NVIDIA’s Tesla V100 (Fig. 1) is now available with 32 GB of high bandwidth memory (HBM2), double the original amount. This allows it to handle even larger applications while improving performance by as much as 50% versus the original version. This latest version will be available in systems from Cray, Hewlett-Packard Enterprise, IBM, Lenovo, Supermicro, and Tyan. Oracle Cloud Infrastructure will be rolling it out later this year.
1. NVIDIA’s Tesla V100 has six NVLinks that can now be connected via the company’s NVLink switch, which provides crossbar connections between 16 GPUs.
“We evaluated DGX-1 with the new Tesla V100 32GB for our SAP Brand Impact application, which automatically analyzes brand exposure in videos in near real-time,” said Michael Kemelmakher, vice-president, SAP Innovation Center, Israel. “The additional memory improved our ability to handle higher-definition images on a ResNet-152 model, reducing error rate by 40% on average. This results in accurate, timely, and auditable services at scale.”
One of the other big announcements at NVIDIA’s Graphics Technology Conference (GTC) was about its new 16-port NVLink NVSwitch switch (Fig. 2). The NVSwitch has a bandwidth of 2.4 TB/s. The switch uses a crossbar architecture and is scalable whereby multiple switches can be used to link very large collections of GPGPUs.

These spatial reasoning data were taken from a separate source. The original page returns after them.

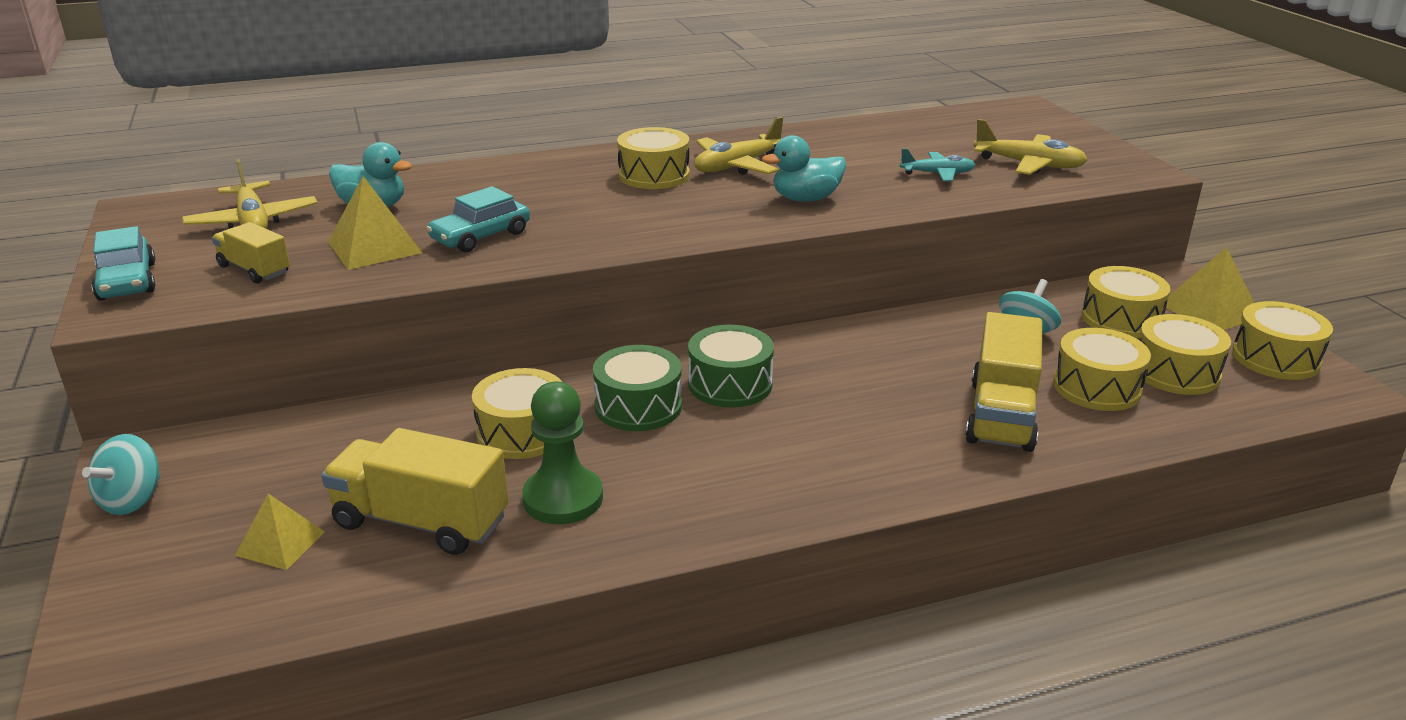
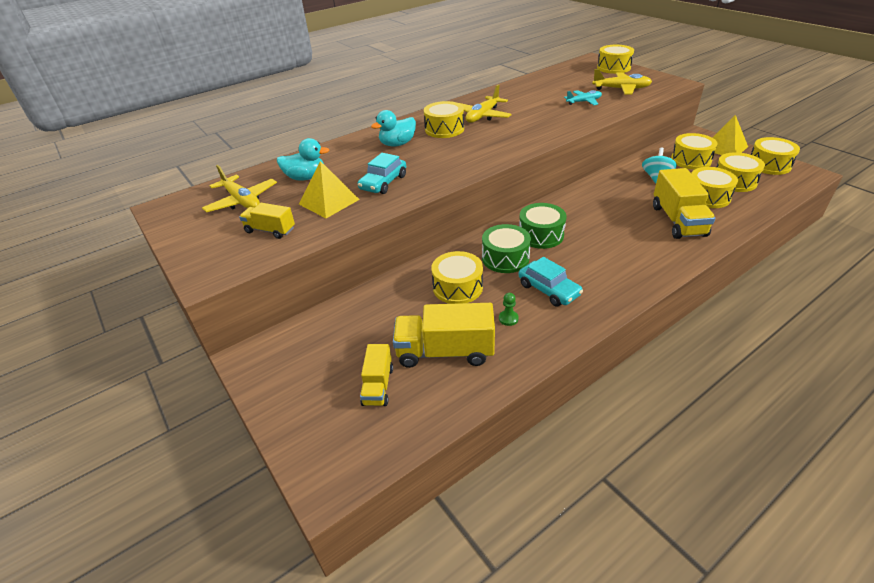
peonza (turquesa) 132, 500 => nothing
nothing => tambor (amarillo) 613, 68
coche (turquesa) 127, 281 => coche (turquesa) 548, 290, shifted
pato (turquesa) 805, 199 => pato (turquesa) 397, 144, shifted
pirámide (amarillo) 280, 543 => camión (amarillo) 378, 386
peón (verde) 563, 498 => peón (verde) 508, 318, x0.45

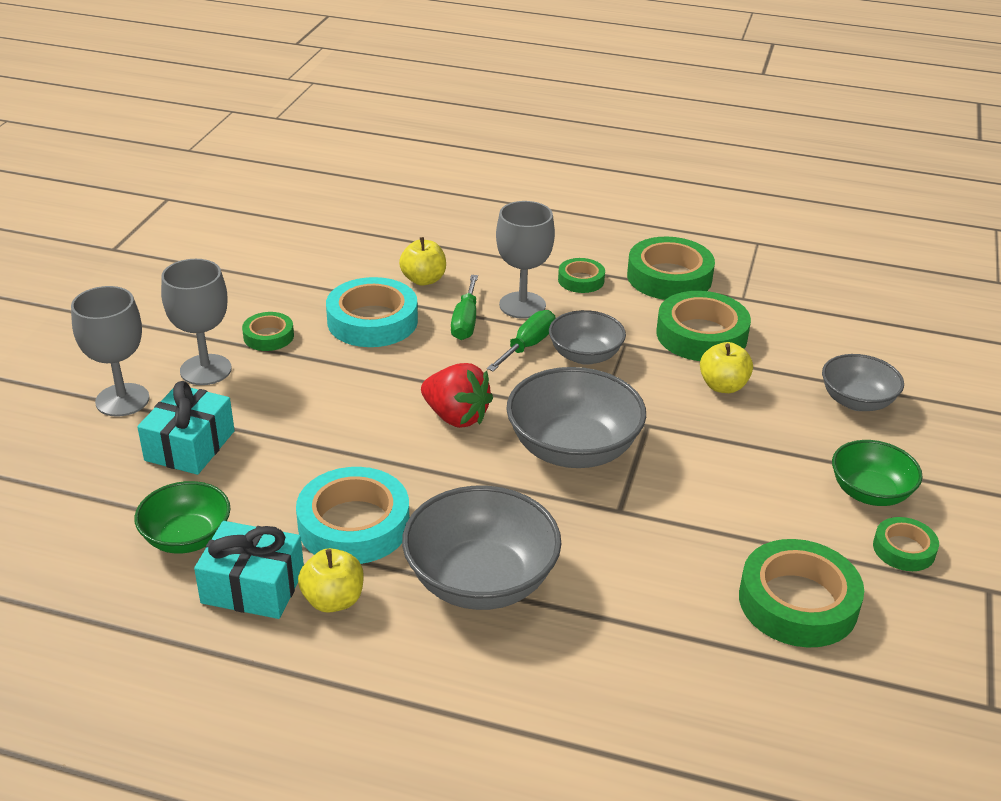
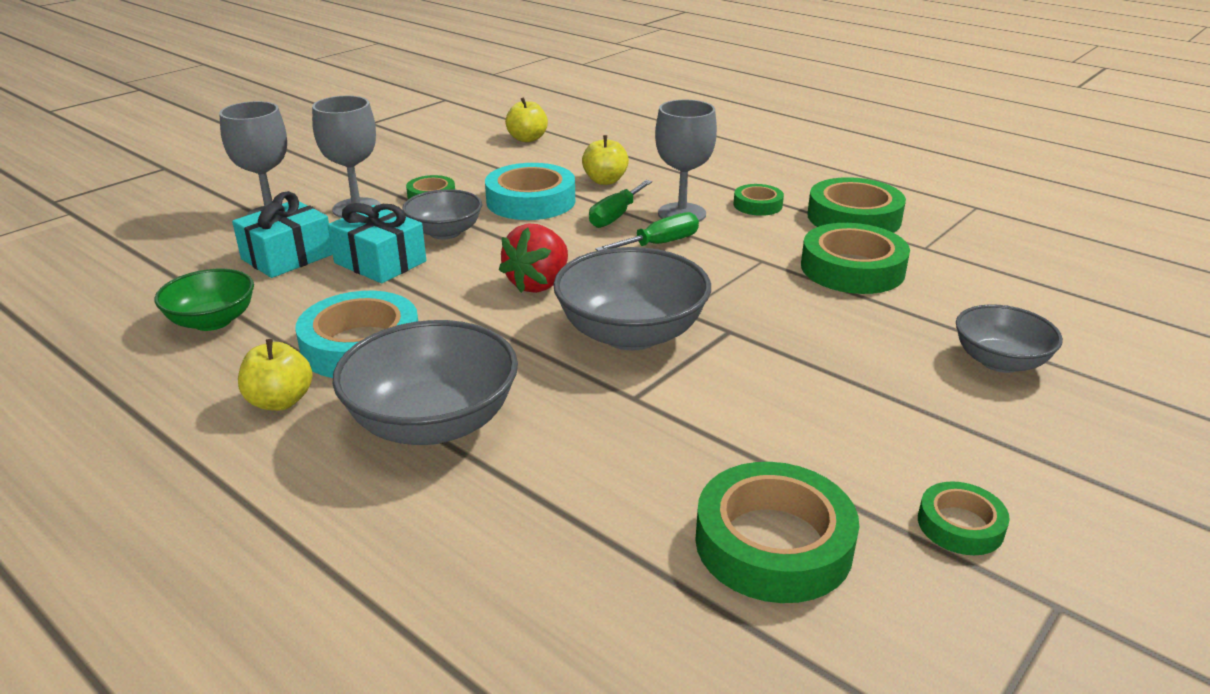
cuenco (verde) 870, 492 => nothing
regalo (turquesa) 253, 587 => regalo (turquesa) 380, 262, shifted
cuenco (gris) 585, 355 => cuenco (gris) 445, 232, shifted
manzana (amarillo) 723, 386 => manzana (amarillo) 527, 139, shifted
fresa (rojo) 456, 417 => fresa (rojo) 538, 284, 60 degrees clockwise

The Tesla V100 is equipped with half-a-dozen, high-speed, NVLink ports designed to connect multiple GPUs together in a larger computing network. The built-in connections allow GPUs to be linked in a hypercube without additional hardware, but this limits the overall number of GPUs that can be directly connected. The NVIDIA DGX1 rack-mount system incorporates eight Tesla V100 GPUs with a total of 28,672 cores.
2. The NVSwitch supplies 16 high-speed, bidirectional links between NVIDIA GPGPUs.
The newest DGX2 incorporates more GPUs by using multiple NVLink switch chips to support the new 32-GB Tesla GPUs. This allows all 16 GPUs to share a common address space. The combination delivers over two petaFLOPS of performance.
NVIDIA updated its deep-learning and HPC stacks to take advantage of the switch and the additional memory available in the Tesla V100. There are new versions of NVIDIA CUDA, TensorRT, NCCL, and cuDNN.
NVIDIA’s systems are being employed in a range of applications from analyzing data for gas and oil exploration to machine learning. The latter can take advantage of the GPU’s small flowing point support as well as refinements in the architecture to support deep-neural-network training. The combination of new hardware, connectivity, and improved software stacks will be key to the success of other NVIDIA initiatives like the DRIVE Constellation Simulation System for testing self-driving car applications in a world simulation environment.